2) Your measurements list is accessed by multiple threads (the event thread and your user thread) at the same time without any synchronization. It looks like you don't have to roll your own synchronization, you can use a BlockingQueue.
3) You are creating a new Socket every iteration of your sending Thread. This is a rather heavyweight operation, and only really make sense if you expect measurements to be extremely infrequent (say one an hour or less). Either you want a persistent socket that is not recreated every loop of the thread, or you want a one shot runnable you can 'fire and forget' which creates a socket, sends all relevant data, and finishes. (A quick note about using a persistent Socket, socket methods which block, such as reading, cannot be interrupted by Thread.interrupt(), and so when you want to stop the thread, you must close the socket as well as calling interrupt)

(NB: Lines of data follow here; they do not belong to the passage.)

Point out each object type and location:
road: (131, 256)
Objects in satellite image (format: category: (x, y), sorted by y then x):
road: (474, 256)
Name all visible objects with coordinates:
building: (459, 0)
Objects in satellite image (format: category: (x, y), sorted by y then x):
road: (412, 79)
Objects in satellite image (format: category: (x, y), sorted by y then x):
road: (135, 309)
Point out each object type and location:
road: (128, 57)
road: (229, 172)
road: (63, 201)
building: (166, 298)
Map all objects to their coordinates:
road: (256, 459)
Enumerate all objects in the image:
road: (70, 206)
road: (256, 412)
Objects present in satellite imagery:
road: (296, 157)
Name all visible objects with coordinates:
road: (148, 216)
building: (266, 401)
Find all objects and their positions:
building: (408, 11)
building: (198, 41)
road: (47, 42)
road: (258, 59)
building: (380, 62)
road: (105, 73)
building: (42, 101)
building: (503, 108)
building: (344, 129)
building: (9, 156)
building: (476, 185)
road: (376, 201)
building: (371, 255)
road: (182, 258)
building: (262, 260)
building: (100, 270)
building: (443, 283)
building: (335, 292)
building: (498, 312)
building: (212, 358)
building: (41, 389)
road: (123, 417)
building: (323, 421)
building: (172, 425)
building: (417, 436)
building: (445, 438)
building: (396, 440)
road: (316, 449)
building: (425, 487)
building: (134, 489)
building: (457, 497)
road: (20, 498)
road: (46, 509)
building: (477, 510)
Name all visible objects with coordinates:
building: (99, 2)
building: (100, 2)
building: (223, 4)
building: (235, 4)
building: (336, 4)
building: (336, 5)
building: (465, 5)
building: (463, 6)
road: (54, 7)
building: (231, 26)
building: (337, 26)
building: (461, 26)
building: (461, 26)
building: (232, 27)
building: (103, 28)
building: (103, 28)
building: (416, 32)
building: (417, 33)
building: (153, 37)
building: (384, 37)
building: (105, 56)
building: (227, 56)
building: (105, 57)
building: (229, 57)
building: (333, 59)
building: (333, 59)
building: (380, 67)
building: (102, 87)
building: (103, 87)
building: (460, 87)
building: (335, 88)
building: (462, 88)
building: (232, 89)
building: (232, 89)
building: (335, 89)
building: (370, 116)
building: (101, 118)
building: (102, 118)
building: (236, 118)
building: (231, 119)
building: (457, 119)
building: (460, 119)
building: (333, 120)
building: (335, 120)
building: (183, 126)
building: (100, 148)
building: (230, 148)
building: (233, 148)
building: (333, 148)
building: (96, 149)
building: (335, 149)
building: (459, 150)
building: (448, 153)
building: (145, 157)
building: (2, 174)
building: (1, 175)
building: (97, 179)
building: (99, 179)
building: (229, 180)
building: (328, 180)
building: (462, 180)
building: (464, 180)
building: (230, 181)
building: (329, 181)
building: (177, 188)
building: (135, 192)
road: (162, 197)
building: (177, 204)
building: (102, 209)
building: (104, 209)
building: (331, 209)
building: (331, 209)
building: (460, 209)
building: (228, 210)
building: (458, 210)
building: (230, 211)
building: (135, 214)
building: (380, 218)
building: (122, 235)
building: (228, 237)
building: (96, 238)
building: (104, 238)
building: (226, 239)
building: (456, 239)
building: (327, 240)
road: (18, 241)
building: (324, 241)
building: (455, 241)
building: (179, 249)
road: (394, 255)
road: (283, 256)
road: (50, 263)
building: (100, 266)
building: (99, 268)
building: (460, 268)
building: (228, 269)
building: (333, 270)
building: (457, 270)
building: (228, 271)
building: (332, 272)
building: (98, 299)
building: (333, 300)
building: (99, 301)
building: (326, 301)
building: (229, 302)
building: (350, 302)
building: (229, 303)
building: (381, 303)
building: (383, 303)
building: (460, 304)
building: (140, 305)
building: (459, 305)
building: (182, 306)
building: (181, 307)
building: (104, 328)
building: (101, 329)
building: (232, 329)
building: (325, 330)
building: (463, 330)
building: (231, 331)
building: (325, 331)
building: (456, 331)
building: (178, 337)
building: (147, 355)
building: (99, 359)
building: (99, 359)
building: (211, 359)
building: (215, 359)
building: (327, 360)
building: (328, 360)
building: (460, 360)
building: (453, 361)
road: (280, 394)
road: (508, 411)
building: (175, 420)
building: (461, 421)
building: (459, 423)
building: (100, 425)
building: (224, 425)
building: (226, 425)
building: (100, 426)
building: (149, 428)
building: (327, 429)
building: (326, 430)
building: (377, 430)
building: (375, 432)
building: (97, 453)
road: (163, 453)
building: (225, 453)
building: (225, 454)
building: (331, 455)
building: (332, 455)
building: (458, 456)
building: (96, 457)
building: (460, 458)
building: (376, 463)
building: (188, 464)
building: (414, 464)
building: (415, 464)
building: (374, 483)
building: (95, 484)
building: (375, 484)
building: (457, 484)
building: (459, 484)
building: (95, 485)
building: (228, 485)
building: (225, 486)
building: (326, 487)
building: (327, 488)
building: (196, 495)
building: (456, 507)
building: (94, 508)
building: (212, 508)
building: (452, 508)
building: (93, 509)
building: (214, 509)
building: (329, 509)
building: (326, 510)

4) There is little point in throwing your own exceptions from within a Thread unless you expect to catch it somewhere else. A better solution is to log the error and if it is irrecoverable, stop the thread. A thread can stop itself with code like (in the same context as above):
public void run(){
while(Thread.currentThread() == runner){
//do stuff which can be interrupted if necessary
if(/*fatal error*/){
stopThread();
return; //optional in this case since the loop will exit anyways
}
}
}
Finally, if you want to be sure a thread exits with the rest of your application, no matter what, a good technique is to call Thread.setDaemon(true) after creation and before you start the thread. This flags the thread as a daemon thread, meaning the VM will ensure that it is automatically destroyed if there are no non-daemon threads running (such as if your app quits).
Obeying best practices with regards to Threads should ensure that your app doesn't hang or slow down the phone, though they can be quite complex :)
Actually, you don't need the "runner" variable as described above, something like:
while (!interrupted()) {
try {
Thread.sleep(1000);
} catch (InterruptedException ex) {
break;
}
}
But generally, sitting in a Thread.sleep() loop is a really bad idea.
Look at the AsyncTask API in the new 1.5 API. It will probably solve your problem more elegantly than using a service. Your phone is getting slow because the service never shuts down - there's nothing that will cause the service to kill itself.